De laatste jaren is de vraag naar beschermd wonen toegenomen. In 2024 bleek dat duizenden mensen wachten op een plaats, en ook, dat die wachttijd kan verschillen van een paar weken tot twee jaar of langer. Dit heeft te maken met een mismatch tussen vraag en (regionaal) aanbod. Deze bijdrage gaat in op deze achtergrond, en kwam tot stand na een uitvraag – in het kader van een groter onderzoek – onder het MIND-ledenpanel, bestaande uit zo’n 3800 mensen met een psychiatrische achtergrond en hun naasten, naar hoe zij hiernaar kijken. De resultaten van deze uitvraag geven een extra perspectief in de discussie over het beschermd en begeleid wonen: wat zijn de ervaringen van betrokkenen zelf?
Achtergrond
In Nederland woonden er in 2022 zo’n 45.465 mensen met een psychische kwetsbaarheid in een vorm van beschermd of begeleid wonen. Dat waren 26.310 mensen met een Wmo- indicatie (vanuit de Wet Maatschappelijke Opvang) en 19.155 met een Wlz-indicatie (Wet langdurige zorg) (Koopmans e.a., 2024). Beschermd wonen kan verschillende vormen hebben. Zo zijn er mensen die een kamer hebben en gemeenschappelijke voorzieningen delen met huisgenoten. Maar deze vorm is steeds minder gebruikelijk. Veelal wordt ingezet op ‘ambulantisering’, mensen wonen dan in een reguliere woning en krijgen begeleiding bij hen thuis. Begeleiding richt zich op meerdere levensgebieden, zoals het wonen en de fi nanciën, de psychische en lichamelijke gezondheid, werk of dagbesteding, zingeving en sociale contacten. In 2020 heeft KPMG in opdracht van het ministerie van VWS en de VNG onderzoek gedaan naar de wachttijden voor beschermd wonen.
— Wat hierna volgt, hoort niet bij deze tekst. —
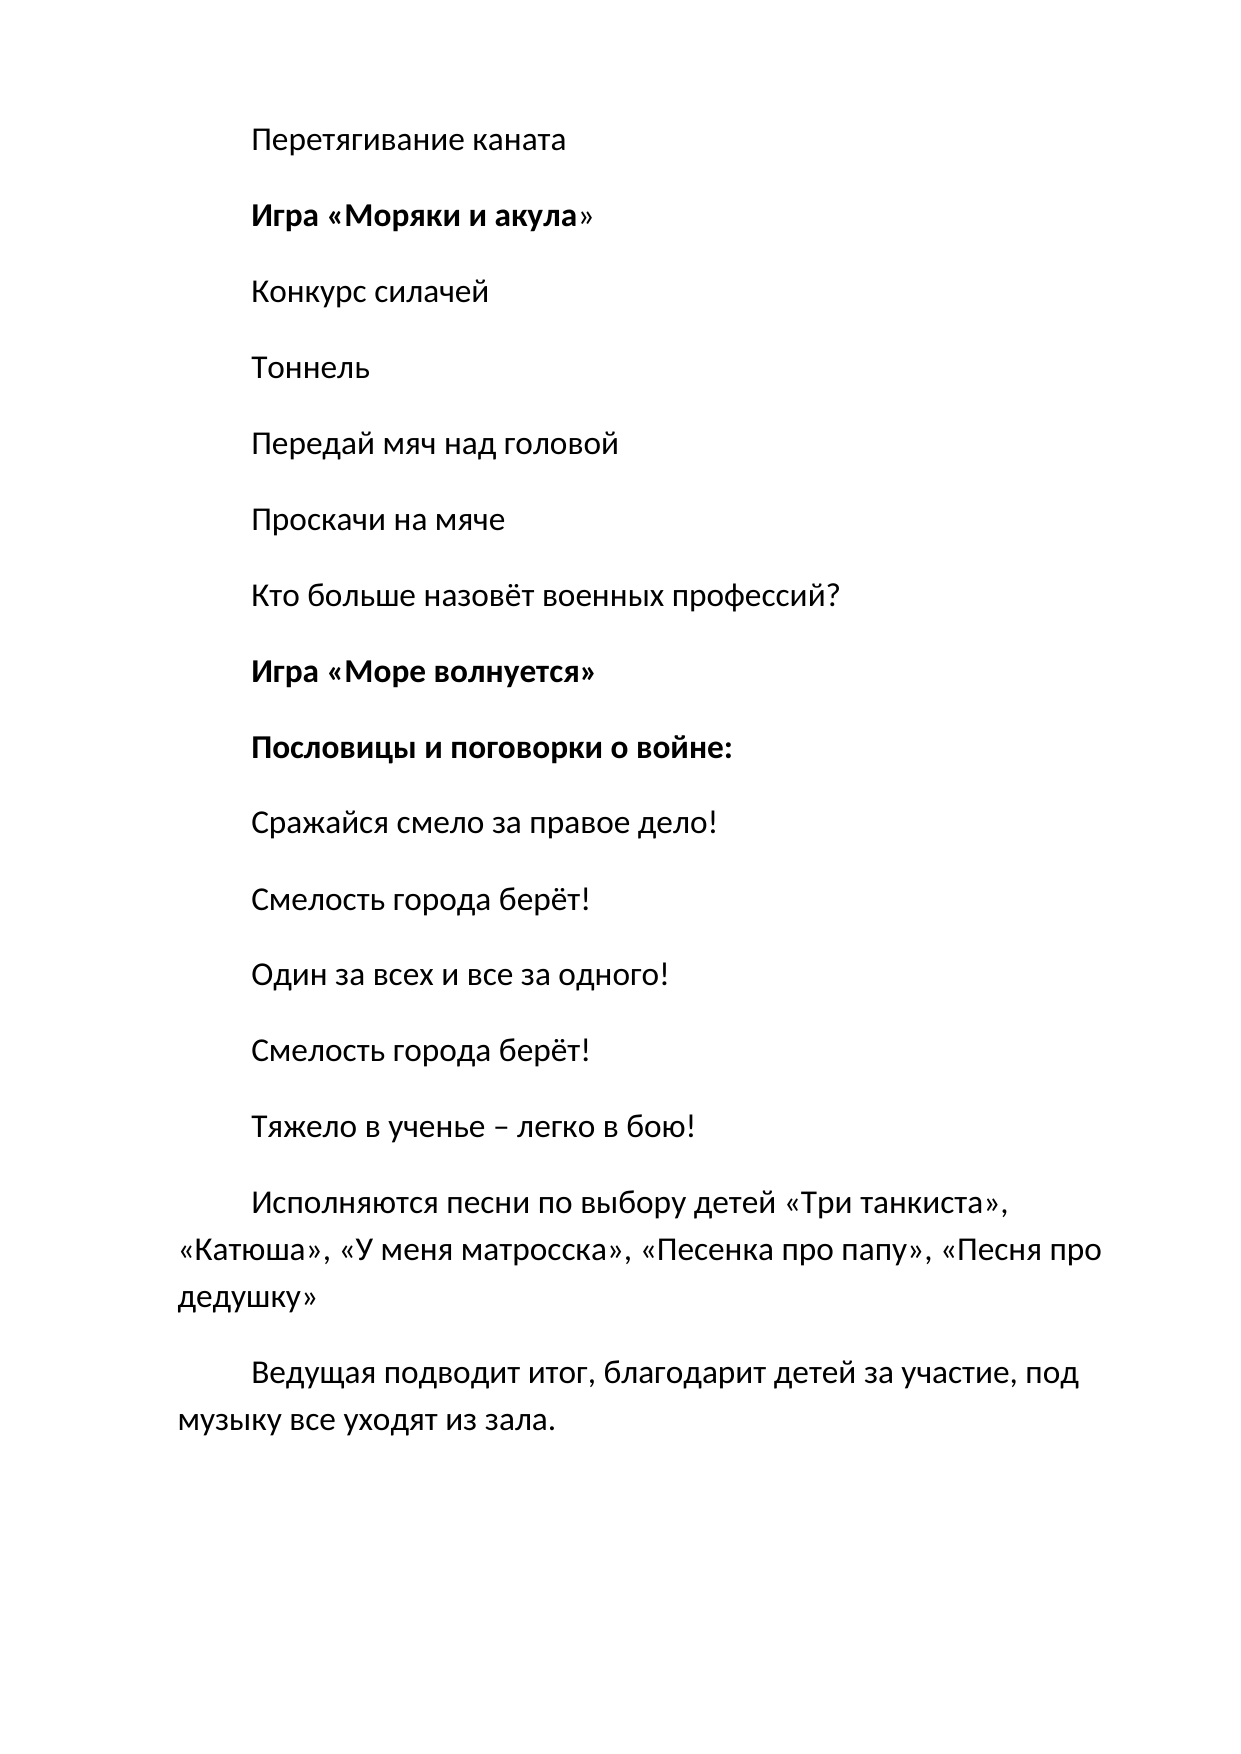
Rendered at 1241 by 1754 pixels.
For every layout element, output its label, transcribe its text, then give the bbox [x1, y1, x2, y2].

text Один за всех и все за одного! [177, 953, 1152, 994]
text Игра «Моряки и акула» [177, 194, 1152, 235]
text Перетягивание каната [177, 118, 1152, 159]
text Проскачи на мяче [177, 498, 1152, 538]
text Ведущая подводит итог, благодарит детей за участие, под музыку все уходят из зала. [177, 1351, 1152, 1438]
text Тяжело в ученье – легко в бою! [177, 1105, 1152, 1146]
text Конкурс силачей [177, 270, 1152, 311]
text Смелость города берёт! [177, 1029, 1152, 1070]
text Кто больше назовёт военных профессий? [177, 574, 1152, 614]
text Тоннель [177, 346, 1152, 387]
text Игра «Море волнуется» [177, 650, 1152, 690]
text Сражайся смело за правое дело! [177, 802, 1152, 842]
text Смелость города берёт! [177, 877, 1152, 918]
text Исполняются песни по выбору детей «Три танкиста», «Катюша», «У меня матросска», «Песенка про папу», «Песня про дедушку» [177, 1181, 1152, 1316]
text Пословицы и поговорки о войне: [177, 726, 1152, 766]
text Передай мяч над головой [177, 422, 1152, 463]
In het rapport werd geconcludeerd dat de vraag naar beschermd wonen toeneemt (KPMG Advisory, 2020). De toename werd toegeschreven aan beperkte inzet op preventie van dakloosheid aan de ene kant, en de afbouw van klinische settingen aan de andere kant. De wachttijd werd niet in elke regio even goed bijgehouden, maar bedroeg ten tijde van dit onderzoek gemiddeld 30 tot 35 weken. Begin 2024 heeft het tv-programma Pointer (‘Duizenden kwetsbaren wachten op plek beschermd wonen’; via QR-code) navraag gedaan in alle centrumgemeentes die verantwoordelijk zijn voor het bieden van beschermd wonen. Hieruit kwam naar voren dat er duizenden mensen wachten, en dat de wachttijd verschilt van een paar weken tot twee jaar of langer.